Belindi:
Of all animals only men seek reasons. Other animals don't need to seek reasons as they either act from biological instincts or from stimuli and responses.
That may be, but, of course, we do. And so, questioning our demands for reasons is something we should consider.
Men reason in order that they may predict what lies ahead and thus augment our pleasures and keep ourselves safe.
That is only one way in which we reason. Philosophy did not begin with practical considerations but with wonder. It was a leisure activity, something that those who did not have practical demands could afford. Or so the story goes.
For those of us who believe that "the world" does not reason about stuff "Why did God create the world this way?" is senseless regarding both God, and "the world".
There is a persistent assumption that there must be a reason for everything. In the Hebrew Bible what is most fundamental is God’s will. One might ask why God wills as he does, but that assumes that God’s will is determined by reason. And that misses the point.
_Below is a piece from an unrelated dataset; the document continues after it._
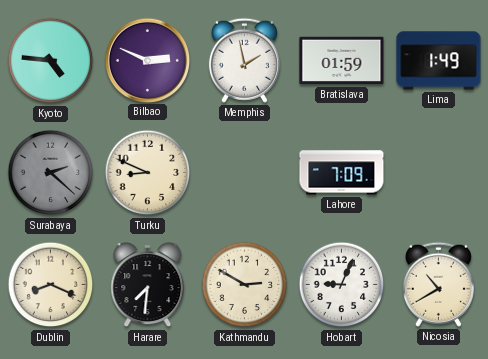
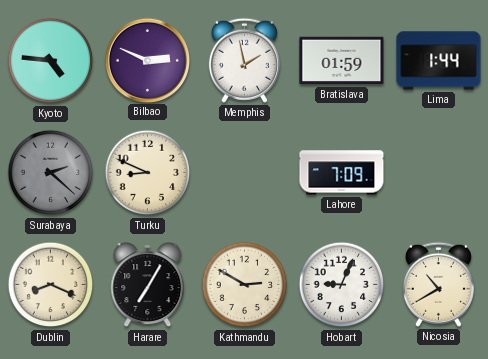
Lima: 1:49 -> 1:44
Harare: 7:31 -> 7:05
From the Greeks we inherit the notion of cosmos - a well ordered whole, an intelligible order that can be known via intelligence. Thus Intelligence or Mind or God orders the whole and can be known by human intelligence or reason. The God of the Hebrew Bible is replaced by the God of Greek philosophy.
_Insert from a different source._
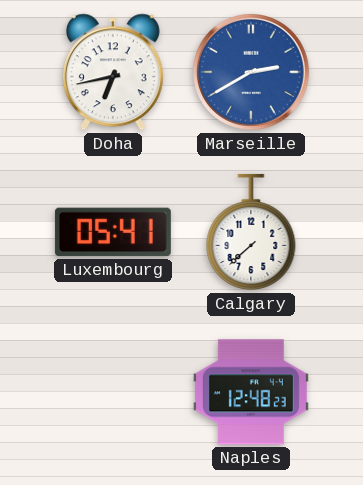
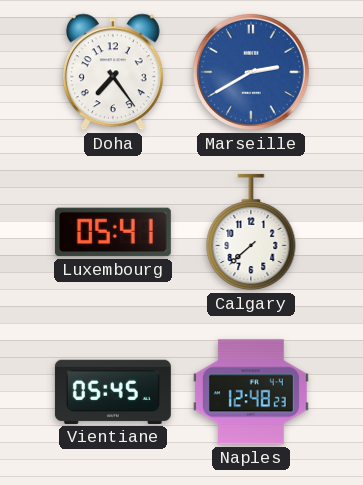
Doha: 6:43 -> 7:24
Vientiane: none -> 05:45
The problem is that although we can observe regularities we do not know that such regularities have always pertained or will continue to pertain invariantly forever. The dominance today of Determinism is not itself something unchanging. As has always been the case with the state of the art of knowledge, the present state is not complete, fixed, or unchanging. Under a belief in God we cannot conclude that God is not free, that God must conform to the laws of nature, that God must obey reason. Under a rejection of God we cannot conclude that things as they are is the way they must be according to laws of nature or reason.